# Quoted passage:
_ _ _ _

Multi-Resolution Clustering with PLSCAN
One of the trickiest aspects of using HDBSCAN is choosing the min_cluster_size parameter. Different values can reveal very different structure in your data, and it’s not always clear which resolution is the “right” one. fast_hdbscan provides the PLSCAN class which automates this process entirely. PLSCAN finds all meaningful clustering resolutions in your data, ranks them by a persistence score, and returns the best one – along with all the other layers for you to explore. It
implements the algorithm described in Persistent Multiscale Density-based Clustering. Let’s load some libraries and grab some data to see it in action:
[1]:
import numpy as np
import fast_hdbscan
import requests
from io import BytesIO
import seaborn as sns
import matplotlib.pyplot as plt
from sklearn.datasets import make_blobs
sns.set(rc={"figure.figsize":(8,8)})
data_request = requests.get(
"https://github.com/scikit-learn-contrib/hdbscan/blob/master/notebooks/clusterable_data.npy?raw=true"
)
data = np.load(BytesIO(data_request.content))

_ _ _ _

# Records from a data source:
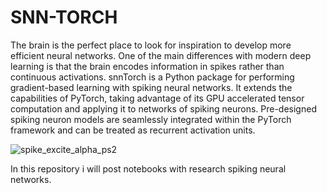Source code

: # SNN-TORCH

The brain is the perfect place to look for inspiration to develop more efficient neural networks. One of the main differences with modern deep learning is that the brain encodes information in spikes rather than continuous activations. snnTorch is a Python package for performing gradient-based learning with spiking neural networks. It extends the capabilities of PyTorch, taking advantage of its GPU accelerated tensor computation and applying it to networks of spiking neurons. Pre-designed spiking neuron models are seamlessly integrated within the PyTorch framework and can be treated as recurrent activation units.

![spike_excite_alpha_ps2](https://github.com/user-attachments/assets/d70bcac5-0e49-4b85-b972-7fb21301d13d)

In this repository i will post notebooks with research spiking neural networks. 
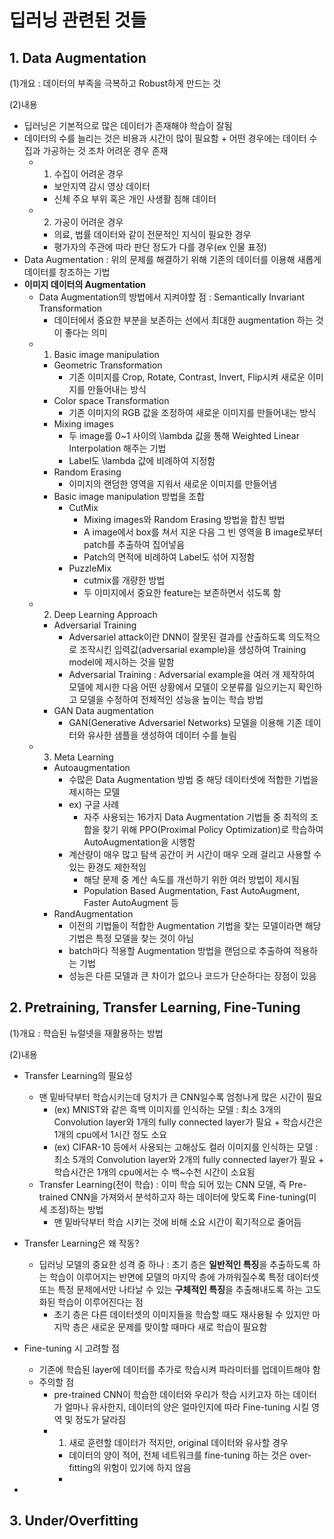 # 딥러닝 관련된 것들
## 1. Data Augmentation
(1)개요 : 데이터의 부족을 극복하고 Robust하게 만드는 것


(2)내용
- 딥러닝은 기본적으로 많은 데이터가 존재해야 학습이 잘됨
- 데이터의 수를 늘리는 것은 비용과 시간이 많이 필요함 + 어떤 경우에는 데이터 수집과 가공하는 것 조차 어려운 경우 존재
  - 1) 수집이 어려운 경우
    - 보안지역 감시 영상 데이터
    - 신체 주요 부위 혹은 개인 사생활 침해 데이터
  - 2) 가공이 어려운 경우
    - 의료, 법률 데이터와 같이 전문적인 지식이 필요한 경우
    - 평가자의 주관에 따라 판단 정도가 다를 경우(ex 인물 표정)
- Data Augmentation : 위의 문제를 해결하기 위해 기존의 데이터를 이용해 새롭게 데이터를 창조하는 기법
- **이미지 데이터의 Augmentation**
  - Data Augmentation의 방법에서 지켜야할 점 : Semantically Invariant Transformation
    - 데이터에서 중요한 부분을 보존하는 선에서 최대한 augmentation 하는 것이 좋다는 의미
  - 1) Basic image manipulation
    - Geometric Transformation
      - 기존 이미지를 Crop, Rotate, Contrast, Invert, Flip시켜 새로운 이미지를 만들어내는 방식
    - Color space Transformation
      - 기존 이미지의 RGB 값을 조정하여 새로운 이미지를 만들어내는 방식
    - Mixing images
      - 두 image를 0~1 사이의 \lambda 값을 통해 Weighted Linear Interpolation 해주는 기법
      - Label도 \lambda 값에 비례하여 지정함
    - Random Erasing
      - 이미지의 랜덤한 영역을 지워서 새로운 이미지를 만들어냄
    - Basic image manipulation 방법을 조합
      - CutMix
        - Mixing images와 Random Erasing 방법을 합친 방법
        - A image에서 box를 쳐서 지운 다음 그 빈 영역을 B image로부터 patch를 추출하여 집어넣음
        - Patch의 면적에 비례하여 Label도 섞어 지정함
      - PuzzleMix
        - cutmix를 개량한 방법
        - 두 이미지에서 중요한 feature는 보존하면서 섞도록 함
  - 2) Deep Learning Approach
    - Adversarial Training
      - Adversariel attack이란 DNN이 잘못된 결과를 산출하도록 의도적으로 조작시킨 입력값(adversarial example)을 생성하여 Training model에 제시하는 것을 말함
      - Adversarial Training : Adversarial example을 여러 개 제작하여 모델에 제시한 다음 어떤 상황에서 모델이 오분류를 일으키는지 확인하고 모델을 수정하여 전체적인 성능을 높이는 학습 방법
    - GAN Data augmentation
      - GAN(Generative Adversariel Networks) 모델을 이용해 기존 데이터와 유사한 샘플을 생성하여 데이터 수를 늘림
  - 3) Meta Learning
    - Autoaugmentation
      - 수많은 Data Augmentation 방법 중 해당 데이터셋에 적합한 기법을 제시하는 모델
      - ex) 구글 사례
        - 자주 사용되는 16가지 Data Augmentation 기법들 중 최적의 조합을 찾기 위해 PPO(Proximal Policy Optimization)로 학습하여 AutoAugmentation을 시행함
      - 계산량이 매우 많고 탐색 공간이 커 시간이 매우 오래 걸리고 사용할 수 있는 환경도 제한적임
        - 해당 문제 중 계산 속도를 개선하기 위한 여러 방법이 제시됨
        - Population Based Augmentation, Fast AutoAugment, Faster AutoAugment 등
    - RandAugmentation
      - 이전의 기법들이 적합한 Augmentation 기법을 찾는 모델이라면 해당 기법은 특정 모델을 찾는 것이 아님
      - batch마다 적용할 Augmentation 방법을 랜덤으로 추출하여 적용하는 기법
      - 성능은 다른 모델과 큰 차이가 없으나 코드가 단순하다는 장점이 있음

## 2. Pretraining, Transfer Learning, Fine-Tuning
(1)개요 : 학습된 뉴럴넷을 재활용하는 방법


(2)내용
- Transfer Learning의 필요성
  - 맨 밑바닥부터 학습시키는데 덩치가 큰 CNN일수록 엄청나게 많은 시간이 필요
    - (ex) MNIST와 같은 흑백 이미지를 인식하는 모델 : 최소 3개의 Convolution layer와 1개의 fully connected layer가 필요 + 학습시간은 1개의 cpu에서 1시간 정도 소요
    - (ex) CIFAR-10 등에서 사용되는 고해상도 컬러 이미지를 인식하는 모델 : 최소 5개의 Convolution layer와 2개의 fully connected layer가 필요 + 학습시간은 1개의 cpu에서는 수 백~수천 시간이 소요됨
  - Transfer Learning(전이 학습) : 이미 학습 되어 있는 CNN 모델, 즉 Pre-trained CNN을 가져와서 분석하고자 하는 데이터에 맞도록 Fine-tuning(미세 조정)하는 방법
    - 맨 밑바닥부터 학습 시키는 것에 비해 소요 시간이 획기적으로 줄어듬

- Transfer Learning은 왜 작동?
  - 딥러닝 모델의 중요한 성격 중 하나 : 초기 층은 **일반적인 특징**을 추출하도록 하는 학습이 이루어지는 반면에 모델의 마지막 층에 가까워질수록 특정 데이터셋 또는 특정 문제에서만 나타날 수 있는 **구체적인 특징**을 추출해내도록 하는 고도화된 학습이 이루어진다는 점
    - 초기 층은 다른 데이터셋의 이미지들을 학습할 때도 재사용될 수 있지만 마지막 층은 새로운 문제를 맞이할 때마다 새로 학습이 필요함

- Fine-tuning 시 고려할 점
  - 기존에 학습된 layer에 데이터를 추가로 학습시켜 파라미터를 업데이트해야 함
  - 주의할 점
    - pre-trained CNN이 학습한 데이터와 우리가 학습 시키고자 하는 데이터가 얼마나 유사한지, 데이터의 양은 얼마인지에 따라 Fine-tuning 시킬 영역 및 정도가 달라짐
    - 1) 새로 훈련할 데이터가 적지만, original 데이터와 유사할 경우
      - 데이터의 양이 적어, 전체 네트워크를 fine-tuning 하는 것은 over-fitting의 위험이 있기에 하지 않음
      - 
- 
## 3. Under/Overfitting
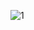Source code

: ![1](https://user-images.githubusercontent.com/54497431/172902702-43810c23-7fd6-4f8c-be9e-ea3ade8597a8.PNG)

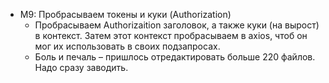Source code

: - M9: Пробрасываем токены и куки (Authorization)
  - Пробрасываем Authorizaition заголовок, а также куки (на вырост) в контекст. Затем этот контекст пробрасываем в axios, чтоб он мог их использовать в своих подзапросах.
  - Боль и печаль – пришлось отредактировать больше 220 файлов. Надо сразу заводить.
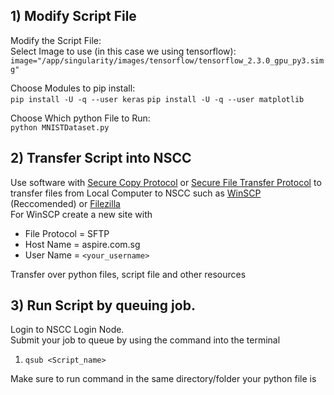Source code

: ## 1) Modify Script File
Modify the Script File:  <br />
Select Image to use (in this case we using tensorflow): <br />
`image="/app/singularity/images/tensorflow/tensorflow_2.3.0_gpu_py3.simg"`

Choose Modules to pip install: <br />
`pip install -U -q --user keras`
`pip install -U -q --user matplotlib`

Choose Which python File to Run: <br />
`python MNISTDataset.py`

## 2) Transfer Script into NSCC
Use software with [Secure Copy Protocol](https://en.wikipedia.org/wiki/Secure_copy_protocol) or [Secure File Transfer Protocol](https://en.wikipedia.org/wiki/File_Transfer_Protocol) to transfer files from Local Computer to NSCC such as [WinSCP](https://winscp.net/eng/download.php) (Reccomended) or [Filezilla](https://filezilla-project.org/)
<br />
For WinSCP create a new site with
*   File Protocol = SFTP    
*   Host Name =  aspire.com.sg
*   User Name = `<your_username>`

Transfer over python files, script file and other resources

## 3) Run Script by queuing job.
Login to NSCC Login Node. <br />
Submit your job to queue by using the command into the terminal
1. `qsub <Script_name>`

Make sure to run command in the same directory/folder your python file is
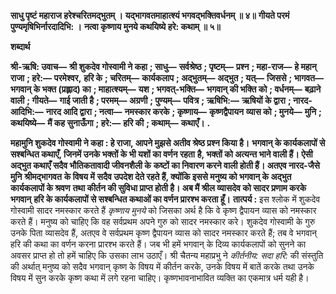 **साधु पृष्टं महाराज हरेश्चरितमद्भुतम् ।** **यद्भागवतमाहात्श्यं भगवद्भक्तिवर्धनम् ॥ ४॥** **गीयते परमं पुण्यमृषिभिर्नारदादिभि: ।** **नत्वा कृष्णाय मुनये कथयिष्ये हरे: कथाम् ॥ ५॥** 

**शब्दार्थ** 

**श्री-ऋषि: उवाच—** **श्री शुकदेव गोस्वामी ने कहा** **; साधु—** **सर्वश्रेष्ठ** **; पृष्टम्—** **प्रश्न** **; महा-राज—** **हे महान् राजा** **; हरे:—** **परमेश्वर,** **हरि के** **; चरितम्—** **कार्यकलाप** **; अद्भुतम्—** **अद्भुत** **; यत्—** **जिससे** **; भागवत—** **भगवान् के भक्त (प्रह्लाद) का** **; माहात्श्यम्—** **यश** **; भगवत्-भक्ति—** **भगवान् की भक्ति को** **; वर्धनम्—** **बढ़ाने वाली** **; गीयते—** **गाई जाती है** **; परमम्—** **अग्रणी** **; पुण्यम्—** **पवित्र** **; ऋषिभि:—** **ऋषियों के द्वारा** **; नारद-आदिभि:—** **नारद आदि द्वारा** **; नत्वा—** **नमस्कार करके** **; कृष्णाय—** **कृष्णद्वैपायन** **व्यास को** **; मुनये—** **मुनि** **; कथयिष्ये—** **मैं कह सुनाऊँगा** **; हरे:—** **हरि की** **; कथाम्—** **कथाएँ।** **.** 

**महामुनि शुकदेव गोस्वामी ने कहा : हे राजा, आपने मुझसे अतीव श्रेष्ठ प्रश्न किया है।** **भगवान् के कार्यकलापों से सश्बन्धित कथाएँ, जिनमें उनके भक्तों के भी यशों का वर्णन रहता** **है, भक्तों को अत्यन्त भाने वाली हैं। ऐसी अद्भुत कथाएँ सदैव भौतिकतावादी जीवनशैली के** **कष्टों का निवारण करने वाली होती हैं। अतएव नारद-जैसे मुनि** **श्रीमद्भागवत** **के विषय में** **सदैव उपदेश देते रहते हैं, क्योंकि इससे मनुष्य को भगवान् के अद्भुत कार्यकलापों के श्रवण** **तथा कीर्तन की सुविधा प्राप्त होती है। अब मैं श्रील व्यासदेव को सादर प्रणाम करके भगवान्** **हरि के कार्यकलापों से सश्बन्धित कथाओं का वर्णन प्रारश्भ करता हूँ।** **तात्पर्य :** इस श्लोक में शुकदेव गोस्वामी सादर नमस्कार करते हैं *कृष्णाय मुनये* को जिसका अर्थ है कि वे कृष्ण द्वैपायन व्यास को नमस्कार करते हैं। मनुष्य को चाहिए कि वह सर्वप्रथम अपने गुरु को सादर नमस्कार करे। शुकदेव गोस्वामी के गुरु उनके पिता व्यासदेव हैं, अतएव वे सर्वप्रथम कृष्ण द्वैपायन व्यास को सादर नमस्कार करते हैं; तब वे भगवान् हरि की कथा का वर्णन करना प्रारश्भ करते हैं। जब भी हमें भगवान् के दिव्य कार्यकलापों को सुनने का अवसर प्राप्त हो तो हमें चाहिए कि उसका लाभ उठाएँ। श्री चैतन्य महाप्रभु ने *कीर्तनीय: सदा हरि:* की संस्तुति की अर्थात् मनुष्य को सदैव भगवान् कृष्ण के विषय में कीर्तन करके, उनके विषय में बातें करके तथा उनके विषय में सुन करके कृष्ण कथा में लगे रहना चाहिए। कृष्णभावनाभावित व्यक्ति का एकमात्र धर्म यही है।  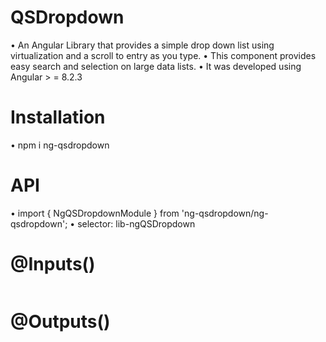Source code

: # QSDropdown
•	An Angular Library that provides a simple drop down list using virtualization and a scroll to entry as you type.
•	This component provides easy search and selection on large data lists.
•	It was developed using Angular > = 8.2.3

# Installation
•	npm i ng-qsdropdown

# API
•	import { NgQSDropdownModule } from 'ng-qsdropdown/ng-qsdropdown';
•	selector:  lib-ngQSDropdown

# @Inputs()

<table>
 </table>
 
# @Outputs()

<table>
 </table>
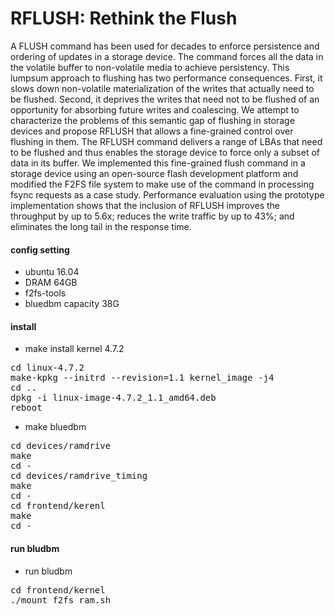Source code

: RFLUSH: Rethink the Flush
=======================================
A FLUSH command has been used for decades to enforce persistence and ordering of updates in a storage device. The command forces all the data in the volatile buffer to non-volatile media to achieve persistency. This lumpsum approach to flushing has two performance consequences. First, it slows down non-volatile materialization of the writes that actually need to be flushed. Second, it deprives the writes that need not to be flushed of an opportunity for absorbing future writes and coalescing. We attempt to characterize the problems of this semantic gap of flushing in storage devices and propose RFLUSH that allows a fine-grained control over flushing in them. The RFLUSH command delivers a range of LBAs that need to be flushed and thus enables the storage device to force only a subset of data in its buffer. We implemented this fine-grained flush command in a storage device using an open-source flash development platform and modified the F2FS file system to make use of the command in processing fsync requests as a case study. Performance evaluation using the prototype implementation shows that the inclusion of RFLUSH improves the throughput by up to 5.6x; reduces the write traffic by up to 43%; and eliminates the long tail in the response time.


#### config setting
* ubuntu 16.04
* DRAM 64GB
* f2fs-tools
* bluedbm capacity 38G

#### install
* make install kernel 4.7.2

<pre>cd linux-4.7.2
make-kpkg --initrd --revision=1.1 kernel_image -j4
cd ..
dpkg -i linux-image-4.7.2_1.1_amd64.deb
reboot
</pre>
 
* make bluedbm
<pre>cd devices/ramdrive
make
cd -
cd devices/ramdrive_timing
make 
cd -
cd frontend/kerenl
make
cd -
</pre>

#### run bludbm
* run bludbm
<pre>cd frontend/kernel
./mount_f2fs_ram.sh
</pre>







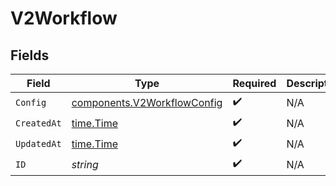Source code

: # V2Workflow


## Fields

| Field                                                                      | Type                                                                       | Required                                                                   | Description                                                                |
| -------------------------------------------------------------------------- | -------------------------------------------------------------------------- | -------------------------------------------------------------------------- | -------------------------------------------------------------------------- |
| `Config`                                                                   | [components.V2WorkflowConfig](../../models/components/v2workflowconfig.md) | :heavy_check_mark:                                                         | N/A                                                                        |
| `CreatedAt`                                                                | [time.Time](https://pkg.go.dev/time#Time)                                  | :heavy_check_mark:                                                         | N/A                                                                        |
| `UpdatedAt`                                                                | [time.Time](https://pkg.go.dev/time#Time)                                  | :heavy_check_mark:                                                         | N/A                                                                        |
| `ID`                                                                       | *string*                                                                   | :heavy_check_mark:                                                         | N/A                                                                        |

_ _ _ _

# Things to do:
1. List every module named in the import lines of the PLSCAN clustering text.
2. Carry on the PLSCAN clustering text past its last line.

# Results for the exercise:
1.
numpy
fast_hdbscan
requests
io
seaborn
matplotlib.pyplot
sklearn.datasets

2.
This is the same dataset used in the basic usage notebook. Before we cluster, let’s plot it so we can see what we’re working with:
[2]:
sns.scatterplot(x=data.T[0], y=data.T[1], alpha=0.5)
[2]:
<Axes: >
The resolution problem
Let’s illustrate why choosing min_cluster_size can be tricky. We’ll run HDBSCAN with two very different values and see what happens:
[3]:
labels_fine = fast_hdbscan.HDBSCAN(min_cluster_size=5).fit_predict(data)
labels_coarse = fast_hdbscan.HDBSCAN(min_cluster_size=50).fit_predict(data)
fig, axes = plt.subplots(1, 2, figsize=(16, 8))
for ax, labels, title in zip(
axes,
[labels_fine, labels_coarse],
["min_cluster_size=15", "min_cluster_size=100"],
):
sns.scatterplot(
x=data.T[0], y=data.T[1], alpha=0.5,
hue=labels, style=labels < 0, size=labels < 0,
palette="tab10", legend=False, ax=ax,
)
ax.set_title(title)
Different values of min_cluster_size reveal different structure. Which is the right answer? It depends on what you’re looking for – and choosing can feel like guesswork. PLSCAN finds all meaningful resolutions automatically, with almost no parameter tuning.
Basic PLSCAN usage
Using PLSCAN is as simple as using HDBSCAN. You create a PLSCAN object and call fit_predict on your data. The default parameters work well for most datasets:
[4]:
clusterer = fast_hdbscan.PLSCAN()
labels = clusterer.fit_predict(data)
The labels_ attribute gives you the best clustering – the layer with the highest persistence score. Let’s plot it:
[5]:
sns.scatterplot(
x=data.T[0], y=data.T[1], alpha=0.5,
hue=clusterer.labels_, style=clusterer.labels_ < 0, size=clusterer.labels_ < 0,
palette="tab10", legend=False,
)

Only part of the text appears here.